#### Task item A:
In the account of the Ambleside weekend, decide whether each statement agrees with the text and answer yes or no, quoting the words that settle it: (i) The group stayed at a caravan park called Skelwith Fold. (ii) The illuminated wine rack was found on the last evening. (iii) The writer's dad brought the cakes.
#### Task item B:
According to the account of the Ambleside weekend, where in the caravan was the ensuite bathroom?

#### Extracted text:
Segment Open

I’m waiting to get photos back after my long weekend in Ambleside.

It’s worth using an old school film camera just for the excitement.

My memory of the event has already smudged and warped slightly and I’m sure the snapshots in my mind are not the same as those at the developers.

Me, mum, dad, my aunty Mary and Keith stayed at a posh caravan at Skelwith Fold caravan park. It was possibly too posh for the Perkins Brigade.

No one in the party could get over the fact that there was an ensuite bathroom in the master bedroom.

Part way through our first evening, I heard a whoop from the kitchen.

“Come and look at this,” my dad said.

“What?” I wandered into the kitchen, where he was cautiously using the caravan’s sparkling pots and pans.

“An illuminated wine rack!” He flicked the light switch on and off to prove it.

We had entered the upper class.

Our sophisticated retreat venue was memorable, but could never be as charismatic as our group. Line us up in a row and it’s like Avengers Assemble.

My mum brought fruit cake, cheese cake, Victoria Sponge, another cheesecake, more cake. She hates to see anyone go hungry. My dad brought his entire music collection.

Segment Closed

#### Records:
Segment Open

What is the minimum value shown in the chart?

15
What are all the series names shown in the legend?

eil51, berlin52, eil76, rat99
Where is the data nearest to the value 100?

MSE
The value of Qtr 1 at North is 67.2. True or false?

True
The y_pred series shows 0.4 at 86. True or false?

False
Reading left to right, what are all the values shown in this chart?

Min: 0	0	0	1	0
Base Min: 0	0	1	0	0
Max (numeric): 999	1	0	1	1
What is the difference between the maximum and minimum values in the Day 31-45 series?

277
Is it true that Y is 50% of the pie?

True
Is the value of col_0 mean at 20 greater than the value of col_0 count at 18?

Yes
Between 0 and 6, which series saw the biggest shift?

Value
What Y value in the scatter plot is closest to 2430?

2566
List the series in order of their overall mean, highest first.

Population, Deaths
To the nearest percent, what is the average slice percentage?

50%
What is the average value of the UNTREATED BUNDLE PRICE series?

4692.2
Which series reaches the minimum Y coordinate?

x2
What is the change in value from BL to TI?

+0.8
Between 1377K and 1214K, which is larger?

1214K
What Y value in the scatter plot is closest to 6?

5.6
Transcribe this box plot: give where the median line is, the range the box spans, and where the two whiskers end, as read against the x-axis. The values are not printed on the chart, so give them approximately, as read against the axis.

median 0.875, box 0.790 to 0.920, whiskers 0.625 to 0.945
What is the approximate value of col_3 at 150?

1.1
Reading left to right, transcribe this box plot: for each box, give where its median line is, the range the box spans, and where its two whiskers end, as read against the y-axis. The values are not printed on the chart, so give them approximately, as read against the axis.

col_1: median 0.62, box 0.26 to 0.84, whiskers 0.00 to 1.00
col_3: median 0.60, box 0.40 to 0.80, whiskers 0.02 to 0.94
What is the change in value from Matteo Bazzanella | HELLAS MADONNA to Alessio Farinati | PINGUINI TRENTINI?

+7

Segment Closed

#### Exercise response A:
(i) Yes: "stayed at a posh caravan at Skelwith Fold caravan park."
(ii) No: "Part way through our first evening, I heard a whoop from the kitchen."
(iii) No: "My mum brought fruit cake, cheese cake, Victoria Sponge, another cheesecake, more cake." and "My dad brought his entire music collection."

#### Exercise response B:
In the master bedroom.